[Stored items]
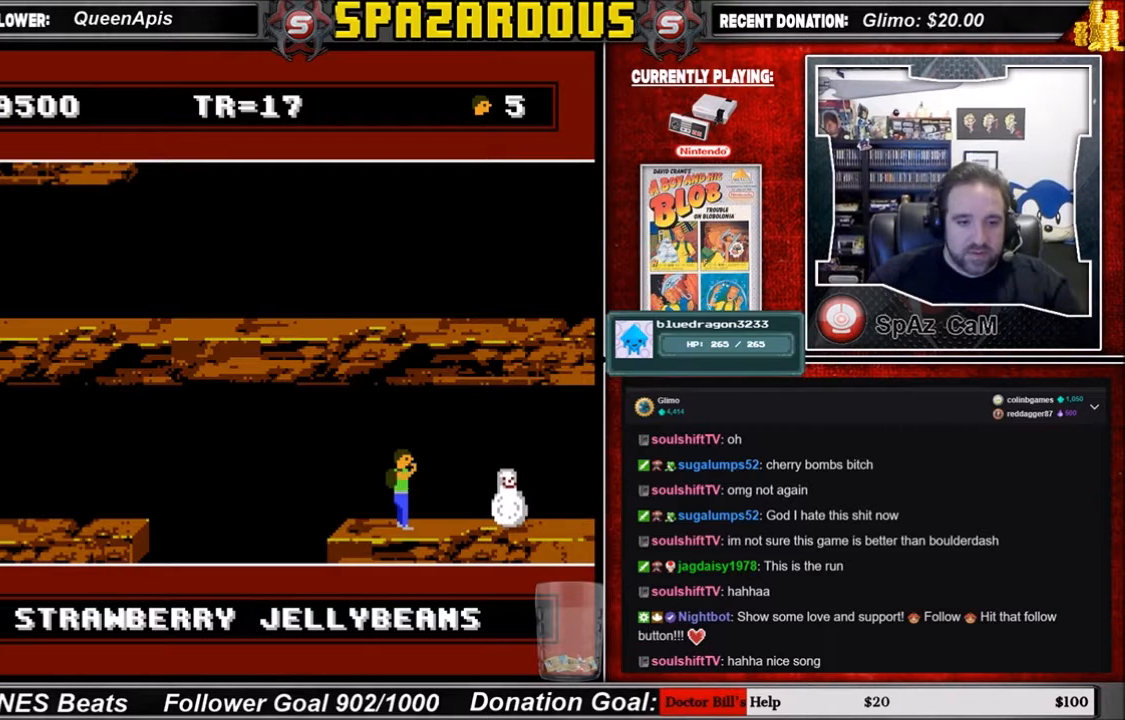
{"buttons": [], "events": [[133, "B", "up"], [200, "B", "down"], [333, "B", "up"], [367, "B", "down"], [467, "B", "up"]]}
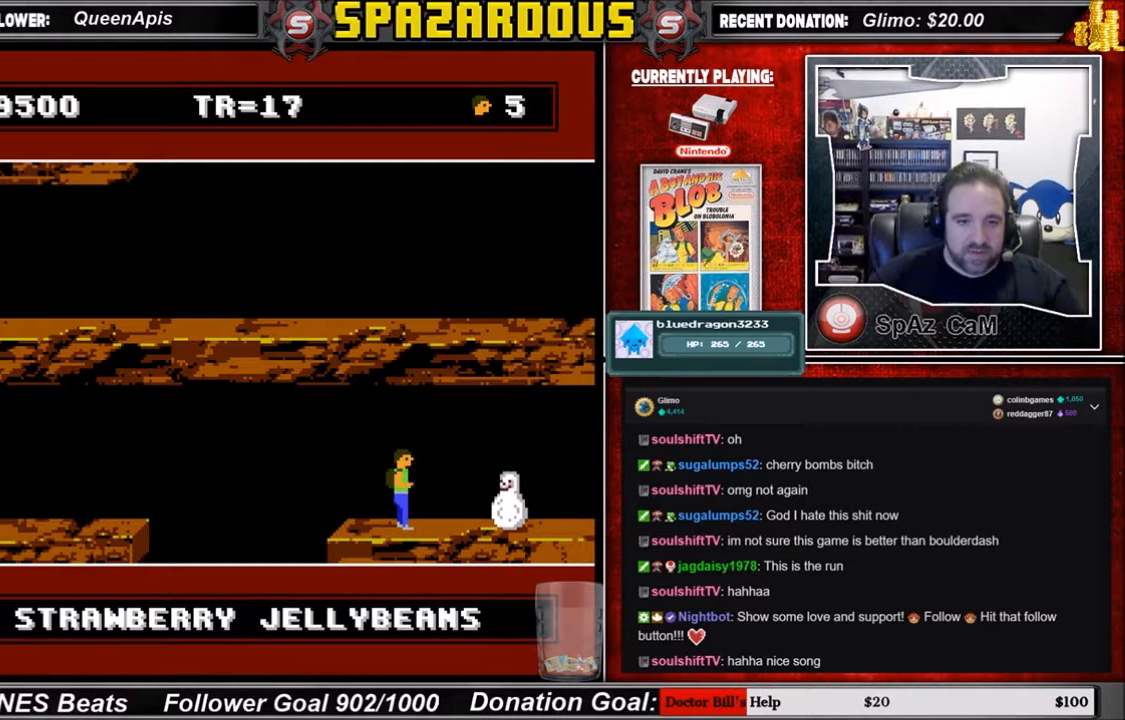
{"buttons": ["B"], "events": [[33, "B", "down"], [167, "B", "up"], [267, "B", "down"], [367, "B", "up"], [467, "B", "down"]]}
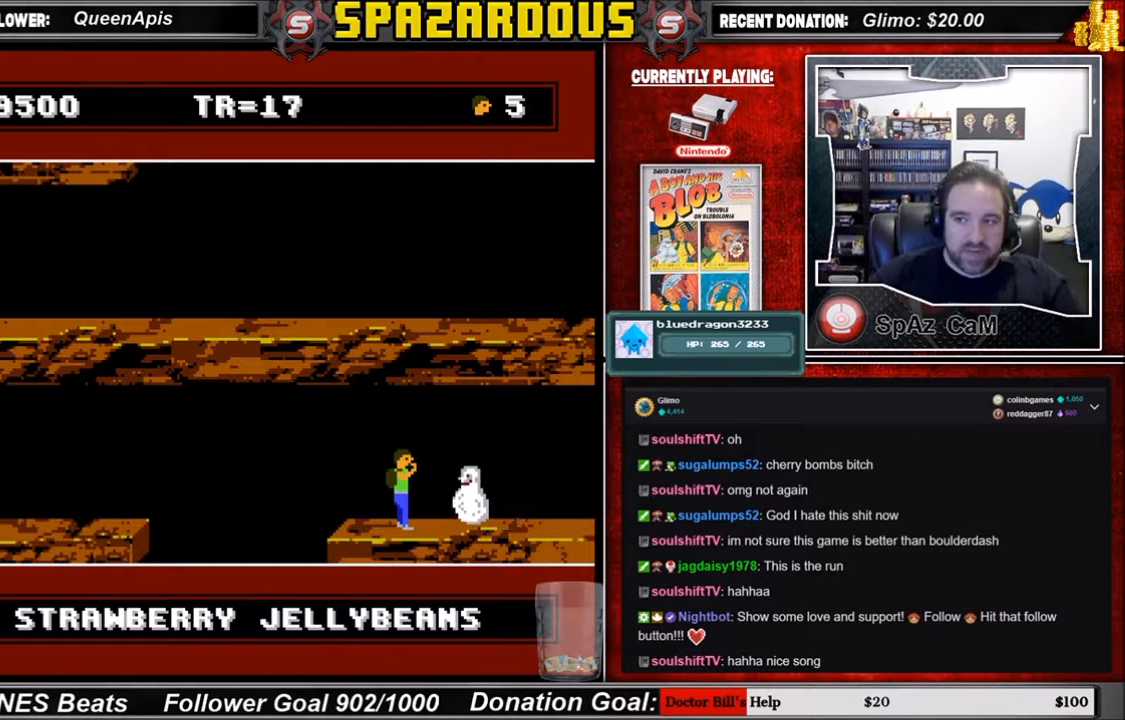
{"buttons": [], "events": [[33, "B", "up"], [133, "B", "down"], [266, "B", "up"]]}
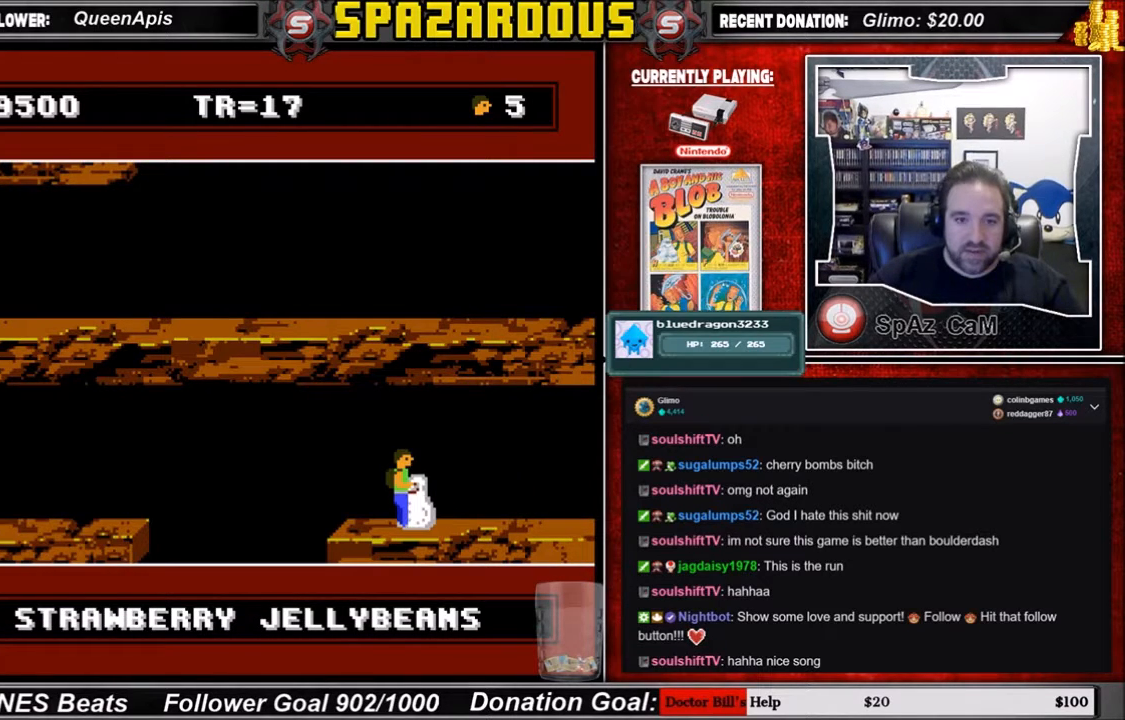
{"buttons": [], "events": [[300, "A", "down"], [367, "A", "up"]]}
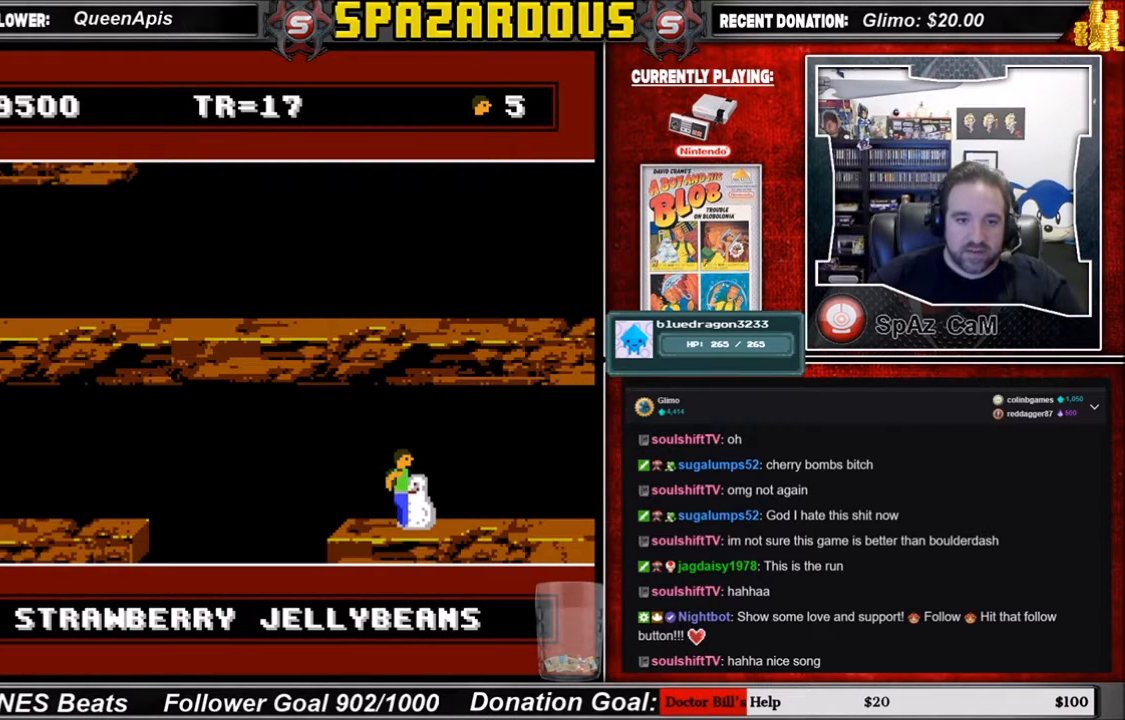
{"buttons": [], "events": []}
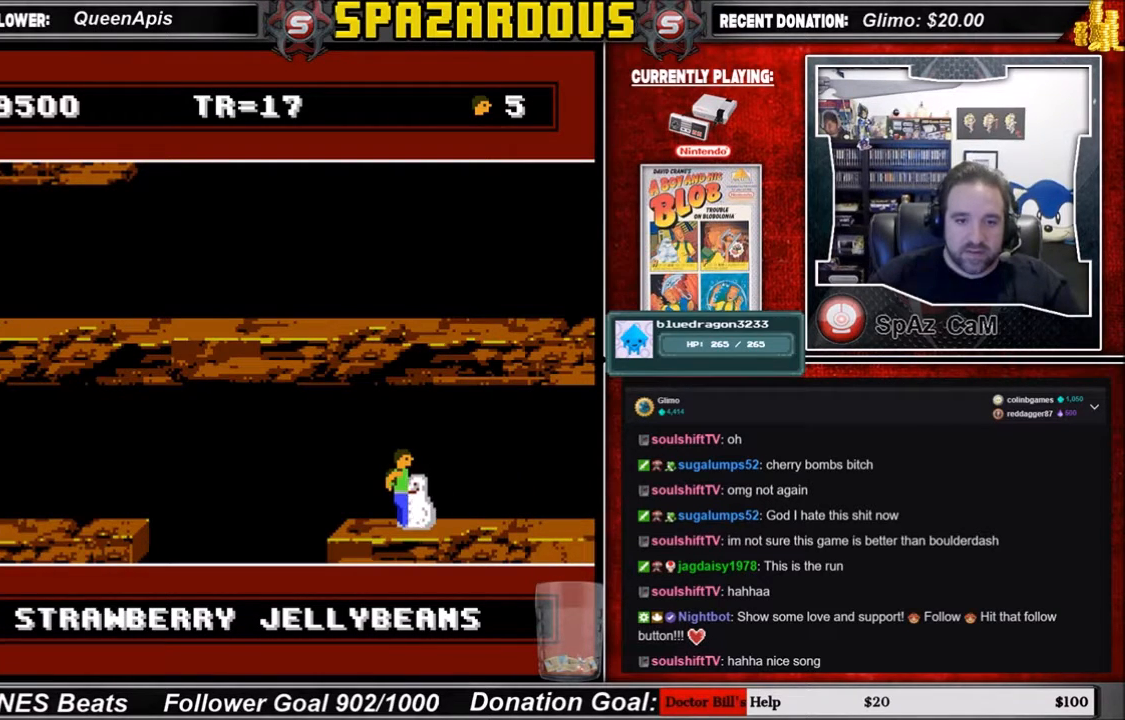
{"buttons": [], "events": []}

## Task statement:
Pictures aside, return all the entries above exactly.

## Answer to this exercise:
{"buttons": [], "events": [[133, "B", "up"], [200, "B", "down"], [333, "B", "up"], [367, "B", "down"], [467, "B", "up"]]}
{"buttons": ["B"], "events": [[33, "B", "down"], [167, "B", "up"], [267, "B", "down"], [367, "B", "up"], [467, "B", "down"]]}
{"buttons": [], "events": [[33, "B", "up"], [133, "B", "down"], [266, "B", "up"]]}
{"buttons": [], "events": [[300, "A", "down"], [367, "A", "up"]]}
{"buttons": [], "events": []}
{"buttons": [], "events": []}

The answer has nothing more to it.